The New York native is an accomplished playwright, screenwriter and author. “From the very beginning. I was a reader," he remembered. "I was a guy who just loved to observe the world around me." He just released a new memoir called "Spotless" filled with sentiments and stories of his childhood. “I love drama but I believe drama in order to really touch people has to have a certain element of humor in it and that’s what I try to bring to my work,” Yellen explained. 

And Sherman’s family was certainly filled with some drama. His father battled bipolar disease which led to a complicated relationship. “He was the best man I knew and the worst man I knew so figure that in a parent," he said. One of his most vivid memories came in 1937 when, at the age of five, he witnessed the Hindenburg crash that killed 36 people. “We saw people [running], one man I remember who was on fire looked like a candle to me," he described. "I had no perception of what I saw.”

The 85-year-old lived his life with curiosity and creativity, eventually bringing his talents to Broadway. We took him to the same theater where two of his shows were staged. “I love seeing it, I love seeing people enter the theatre," he smiled. In 1970, he teamed up with his buddy, famed lyricist Sheldon Harnick, to create The Rothschilds, a musical that garnered nine Tony nominations. It's a loss he’s still not completely over.

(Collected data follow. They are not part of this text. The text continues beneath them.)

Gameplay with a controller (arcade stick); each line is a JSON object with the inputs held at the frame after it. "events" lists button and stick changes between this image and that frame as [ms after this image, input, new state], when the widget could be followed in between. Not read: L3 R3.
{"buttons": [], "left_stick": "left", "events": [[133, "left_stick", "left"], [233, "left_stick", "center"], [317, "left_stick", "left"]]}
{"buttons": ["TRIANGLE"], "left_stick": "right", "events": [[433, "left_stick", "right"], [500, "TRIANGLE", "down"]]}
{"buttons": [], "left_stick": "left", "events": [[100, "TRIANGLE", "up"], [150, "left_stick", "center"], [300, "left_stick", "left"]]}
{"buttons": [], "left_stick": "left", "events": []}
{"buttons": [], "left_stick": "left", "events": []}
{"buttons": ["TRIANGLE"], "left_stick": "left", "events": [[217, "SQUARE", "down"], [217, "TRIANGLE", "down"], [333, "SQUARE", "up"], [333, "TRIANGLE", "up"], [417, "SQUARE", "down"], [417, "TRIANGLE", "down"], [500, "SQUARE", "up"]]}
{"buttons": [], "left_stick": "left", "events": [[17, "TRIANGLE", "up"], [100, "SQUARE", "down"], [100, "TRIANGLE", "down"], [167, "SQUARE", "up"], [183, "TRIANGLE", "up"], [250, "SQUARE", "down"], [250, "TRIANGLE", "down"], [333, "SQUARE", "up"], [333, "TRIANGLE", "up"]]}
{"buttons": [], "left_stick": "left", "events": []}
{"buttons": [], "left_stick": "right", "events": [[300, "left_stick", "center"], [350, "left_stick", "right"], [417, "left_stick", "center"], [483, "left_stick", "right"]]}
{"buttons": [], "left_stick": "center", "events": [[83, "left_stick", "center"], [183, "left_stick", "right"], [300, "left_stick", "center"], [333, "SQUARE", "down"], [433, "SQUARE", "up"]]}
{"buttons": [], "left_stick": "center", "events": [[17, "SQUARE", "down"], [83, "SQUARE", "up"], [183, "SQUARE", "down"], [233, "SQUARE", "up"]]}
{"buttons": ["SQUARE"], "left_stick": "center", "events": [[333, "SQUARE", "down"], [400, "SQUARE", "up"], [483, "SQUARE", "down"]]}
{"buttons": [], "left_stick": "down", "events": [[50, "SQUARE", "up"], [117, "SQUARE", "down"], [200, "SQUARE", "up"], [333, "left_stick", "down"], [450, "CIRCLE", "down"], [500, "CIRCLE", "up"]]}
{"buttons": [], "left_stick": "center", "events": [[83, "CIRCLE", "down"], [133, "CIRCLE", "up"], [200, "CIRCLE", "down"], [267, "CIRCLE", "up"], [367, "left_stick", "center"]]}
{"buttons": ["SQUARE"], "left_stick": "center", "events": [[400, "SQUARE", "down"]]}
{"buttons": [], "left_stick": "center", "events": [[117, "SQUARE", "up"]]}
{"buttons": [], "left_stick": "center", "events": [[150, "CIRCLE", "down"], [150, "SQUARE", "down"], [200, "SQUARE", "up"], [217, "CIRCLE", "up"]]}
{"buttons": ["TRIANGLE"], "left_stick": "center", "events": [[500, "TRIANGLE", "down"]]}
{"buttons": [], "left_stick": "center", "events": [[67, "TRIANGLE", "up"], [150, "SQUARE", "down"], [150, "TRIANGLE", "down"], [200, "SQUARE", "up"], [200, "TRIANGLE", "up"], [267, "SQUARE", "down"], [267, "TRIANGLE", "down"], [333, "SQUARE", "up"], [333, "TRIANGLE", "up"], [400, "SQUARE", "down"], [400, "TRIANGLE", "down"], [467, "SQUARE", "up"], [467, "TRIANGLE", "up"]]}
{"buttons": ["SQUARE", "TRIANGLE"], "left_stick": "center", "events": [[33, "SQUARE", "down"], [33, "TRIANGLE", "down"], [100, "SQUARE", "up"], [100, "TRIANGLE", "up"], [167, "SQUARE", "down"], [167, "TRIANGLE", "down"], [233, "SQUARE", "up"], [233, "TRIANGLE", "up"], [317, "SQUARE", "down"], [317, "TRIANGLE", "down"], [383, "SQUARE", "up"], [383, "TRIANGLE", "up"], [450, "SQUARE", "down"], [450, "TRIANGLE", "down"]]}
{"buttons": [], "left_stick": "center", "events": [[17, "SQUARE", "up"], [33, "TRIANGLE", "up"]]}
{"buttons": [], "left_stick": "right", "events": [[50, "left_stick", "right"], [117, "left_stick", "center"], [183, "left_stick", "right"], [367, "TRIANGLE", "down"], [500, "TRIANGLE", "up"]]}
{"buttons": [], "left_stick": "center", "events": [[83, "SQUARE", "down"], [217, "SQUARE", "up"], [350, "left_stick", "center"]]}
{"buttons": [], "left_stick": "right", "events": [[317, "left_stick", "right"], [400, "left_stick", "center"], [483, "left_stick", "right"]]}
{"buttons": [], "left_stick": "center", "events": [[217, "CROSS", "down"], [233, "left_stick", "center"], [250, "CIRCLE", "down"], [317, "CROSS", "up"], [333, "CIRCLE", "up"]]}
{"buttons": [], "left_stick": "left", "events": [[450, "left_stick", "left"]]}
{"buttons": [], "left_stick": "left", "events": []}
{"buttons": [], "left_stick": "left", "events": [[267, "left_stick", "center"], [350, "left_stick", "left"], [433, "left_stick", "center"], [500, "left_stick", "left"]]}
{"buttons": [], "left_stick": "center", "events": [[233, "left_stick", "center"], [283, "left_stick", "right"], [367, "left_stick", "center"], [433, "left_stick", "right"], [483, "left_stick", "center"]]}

'Stephen Sondheim was better looking than I was," he joked. He went on to win a Peabody and two Emmys for his work in television. But awards aren’t what bring him the greatest joy. It’s his wife of 64 years, his two sons and three grandkids. “People should rejoice in family," Yellen said. "I believe there is no substitute for it.” A legacy of love, Sherman hopes to leave behind. 

 

“How do you want to be remembered?" I asked. "As someone who caused very little harm in the world, did a reasonable amount of good, loved his family and sees the potential for friendship in everyone I meet," he replied.